The bootstrap principle relies on the two following properties (i) as $N$ gets larger and larger the empirical distribution $\hat{F}_{\mathbf z}(\cdot )$ converges (almost surely) to $F_{\mathbf z}(\cdot )$ and (ii) as $B$ gets larger $\text {Var}_{\text{bs}}[\hat{\boldsymbol {\theta }}]$ converges (in probability) to the variance of the estimator $\hat{\boldsymbol {\theta }}$ based on the empirical distribution. In other terms

\begin{equation} \text {Var}_{\text {bs}}[\hat{\boldsymbol{\theta }}] \stackrel{B \rightarrow \infty }{\rightarrow } E_{\widehat{{\mathbf D}_ N}}[(\hat{\boldsymbol {\theta}}-E[\hat{\boldsymbol {\theta }}])^2] \stackrel{N \rightarrow \infty }{\rightarrow } E_{{{\mathbf D}_ N}}[(\hat{\boldsymbol{\theta }}-E[\hat{\boldsymbol {\theta }}])^2] \end{equation}

where $E_{\widehat{{\mathbf D}_ N}}[(\hat{\boldsymbol {\theta}}-E[\hat{\boldsymbol {\theta }}])^2]$ stands for the plug-in estimate of the variance of $\hat{\boldsymbol {\theta }}$ based on the empirical distribution.

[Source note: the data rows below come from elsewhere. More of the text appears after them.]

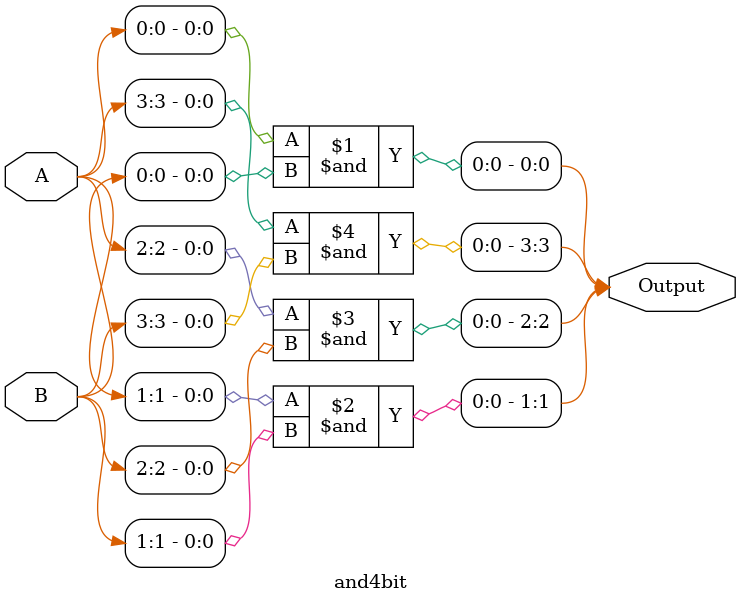
<source format=v>
module and4bit(A, B, Output);	// and 4 bit module

input [3:0] A, B;				// A ve B 4 bitlik inputlar.
output [3:0] Output;

and a1(Output[0], A[0], B[0]);	// her bit and lenir.
and a2(Output[1], A[1], B[1]);
and a3(Output[2], A[2], B[2]);
and a4(Output[3], A[3], B[3]);


endmodule
</source>
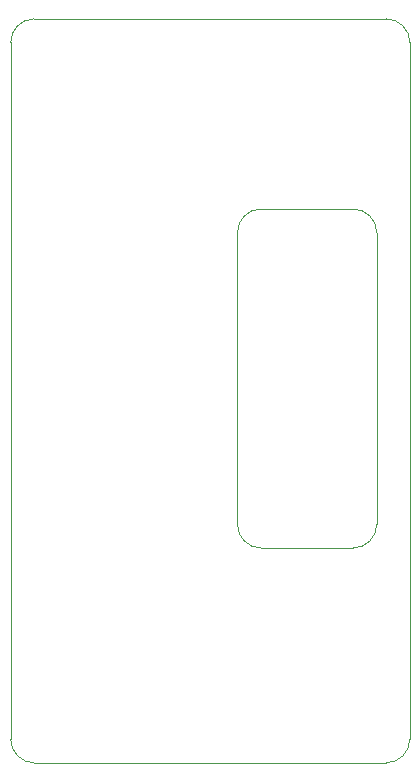
<source format=gbr>
%TF.GenerationSoftware,KiCad,Pcbnew,7.0.1*%
%TF.CreationDate,2024-04-03T13:53:06+02:00*%
%TF.ProjectId,filament,66696c61-6d65-46e7-942e-6b696361645f,rev?*%
%TF.SameCoordinates,Original*%
%TF.FileFunction,Profile,NP*%
%FSLAX46Y46*%
G04 Gerber Fmt 4.6, Leading zero omitted, Abs format (unit mm)*
G04 Created by KiCad (PCBNEW 7.0.1) date 2024-04-03 13:53:06*
%MOMM*%
%LPD*%
G01*
G04 APERTURE LIST*
%TA.AperFunction,Profile*%
%ADD10C,0.100000*%
%TD*%
G04 APERTURE END LIST*
D10*
X150200000Y-111900000D02*
G75*
G03*
X152200000Y-109900000I0J2000000D01*
G01*
X123200000Y-67100000D02*
G75*
G03*
X121200000Y-69100000I0J-2000000D01*
G01*
X140400000Y-109900000D02*
G75*
G03*
X142400000Y-111900000I2000000J0D01*
G01*
X140400000Y-109900000D02*
X140400000Y-85200000D01*
X150200000Y-111900000D02*
X142400000Y-111900000D01*
X155000000Y-69100000D02*
G75*
G03*
X153000000Y-67100000I-2000000J0D01*
G01*
X153000000Y-130085786D02*
G75*
G03*
X155000000Y-128085786I0J2000000D01*
G01*
X142400000Y-83200000D02*
G75*
G03*
X140400000Y-85200000I0J-2000000D01*
G01*
X142400000Y-83200000D02*
X150200000Y-83200000D01*
X121200000Y-128085786D02*
X121200000Y-69100000D01*
X152200000Y-85200000D02*
G75*
G03*
X150200000Y-83200000I-2000000J0D01*
G01*
X152200000Y-85200000D02*
X152200000Y-109900000D01*
X121200000Y-128085786D02*
G75*
G03*
X123200000Y-130085786I2000000J0D01*
G01*
X123200000Y-67100000D02*
X153000000Y-67100000D01*
X153000000Y-130085786D02*
X123200000Y-130085786D01*
X155000000Y-69100000D02*
X155000000Y-128085786D01*
M02*

</source>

In practice, for a small finite $N$, bootstrap estimation inevitably returns some error. This error is a combination of a statistical error and simulation error. The statistical error component is due to the difference between the underlying distribution $F_{\mathbf z}(\cdot)$ and the empirical distribution $\hat{F}_{\mathbf z}(\cdot )$. The magnitude of this error depends on the choice of the estimator $\hat{\boldsymbol {\theta }}({\mathbf D}_N)$ and decreases by increasing the number $N$ of observations.

The simulation error component is due to the use of empirical (Monte Carlo) properties of $\hat{\boldsymbol {\theta }}({\mathbf D}_N)$ rather than exact properties. Simulation error decreases by increasing the number $B$ of bootstrap replications.

Unlike the jacknife method, in the bootstrap the number of replicates $B$ can be adjusted to the computer resources. In practice two “rules of thumb” are typically used:

  1. Even a small number of bootstrap replications, e.g. $B=25$, is usually informative. $B=50$ is often enough to give a good estimate of $\text {Var}\left[\hat{\boldsymbol {\theta }} \right]$.

  2. Very seldom are more than $B=200$ replications needed for estimating $\text {Var}\left[\hat{\boldsymbol {\theta }} \right]$. Much bigger values of $B$ are required for bootstrap confidence intervals.

Note that the use of rough statistics $\hat{\boldsymbol {\theta }}$ (e.g. unsmooth or unstable) can make the resampling approach behave wildly. Example of nonsmooth statistics are sample quantiles and the median.

In general terms, for i.i.d. observations, the following conditions are required for the convergence of the bootstrap estimate

  1. the convergence of $\hat{F}$ to $F$ (satisfied by the Glivenko-Cantelli theorem) for $N \rightarrow \infty $;

  2. an estimator such that the estimate $\hat{\theta }$ is the corresponding functional of the empirical distribution.

    [ \theta =t(F) \rightarrow \hat{\theta }=t(\hat{F}) ]

    This is satisfied for sample means, standard deviations, variances, medians and other sample quantiles.

  3. a smoothness condition on the functional. This is not true for extreme order statistics such as the minimum and the maximum values.

But what happens when the dataset $D_ N$ is not i.i.d. sampled from a distribution $F$? In such non conventional configurations, the most basic version of bootstrap might fail. Examples are: incomplete data (survival data, missing data), dependent data (e.g. variance of a correlated time series) and dirty data (outliers) configurations. In these cases specific adaptations of the bootstrap procedure are required. For reason of space, we will not discuss them here. However, for a more exhaustive view on bootstrap, we invite the reader to see the publication Exploring the limits of bootstrap edited by Le Page and Billard which is a compilation of the papers presented at a special conference of the Institute of Mathematical Statistics held in Ann Arbor, Michigan, 1990.